Exercise details: Print, character for character, the lines of the entries below that run from the line containing "Data.gov.rs" to the line containing "Осипова. - Москва", including both of those lines.

Material to process:
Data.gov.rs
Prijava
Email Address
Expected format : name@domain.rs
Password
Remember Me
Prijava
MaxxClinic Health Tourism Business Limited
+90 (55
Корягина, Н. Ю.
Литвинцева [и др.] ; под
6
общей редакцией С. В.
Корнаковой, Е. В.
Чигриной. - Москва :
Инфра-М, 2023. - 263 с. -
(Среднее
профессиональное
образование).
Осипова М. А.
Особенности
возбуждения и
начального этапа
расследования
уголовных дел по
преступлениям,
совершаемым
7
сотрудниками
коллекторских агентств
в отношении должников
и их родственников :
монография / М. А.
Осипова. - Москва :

==

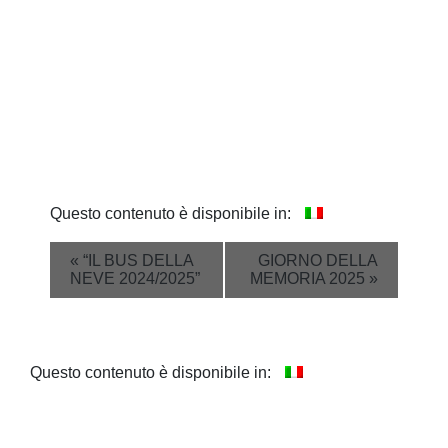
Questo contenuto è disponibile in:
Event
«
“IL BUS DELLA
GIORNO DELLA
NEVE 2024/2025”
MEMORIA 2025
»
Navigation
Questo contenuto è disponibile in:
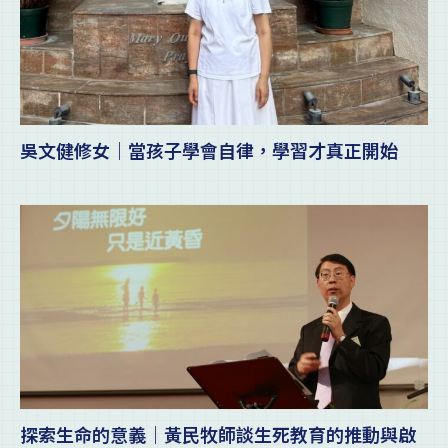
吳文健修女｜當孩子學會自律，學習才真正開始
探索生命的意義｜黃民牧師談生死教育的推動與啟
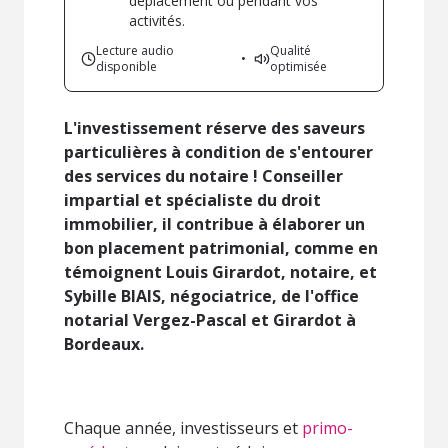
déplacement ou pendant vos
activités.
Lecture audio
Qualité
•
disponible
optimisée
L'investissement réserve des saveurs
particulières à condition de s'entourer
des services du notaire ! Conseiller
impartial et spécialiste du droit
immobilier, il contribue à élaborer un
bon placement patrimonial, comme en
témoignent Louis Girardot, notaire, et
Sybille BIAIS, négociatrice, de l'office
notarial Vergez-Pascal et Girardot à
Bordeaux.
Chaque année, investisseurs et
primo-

Exercise output:
Data.gov.rs
Prijava
Email Address
Expected format : name@domain.rs
Password
Remember Me
Prijava
MaxxClinic Health Tourism Business Limited
+90 (55
Корягина, Н. Ю.
Литвинцева [и др.] ; под
6
общей редакцией С. В.
Корнаковой, Е. В.
Чигриной. - Москва :
Инфра-М, 2023. - 263 с. -
(Среднее
профессиональное
образование).
Осипова М. А.
Особенности
возбуждения и
начального этапа
расследования
уголовных дел по
преступлениям,
совершаемым
7
сотрудниками
коллекторских агентств
в отношении должников
и их родственников :
монография / М. А.
Осипова. - Москва :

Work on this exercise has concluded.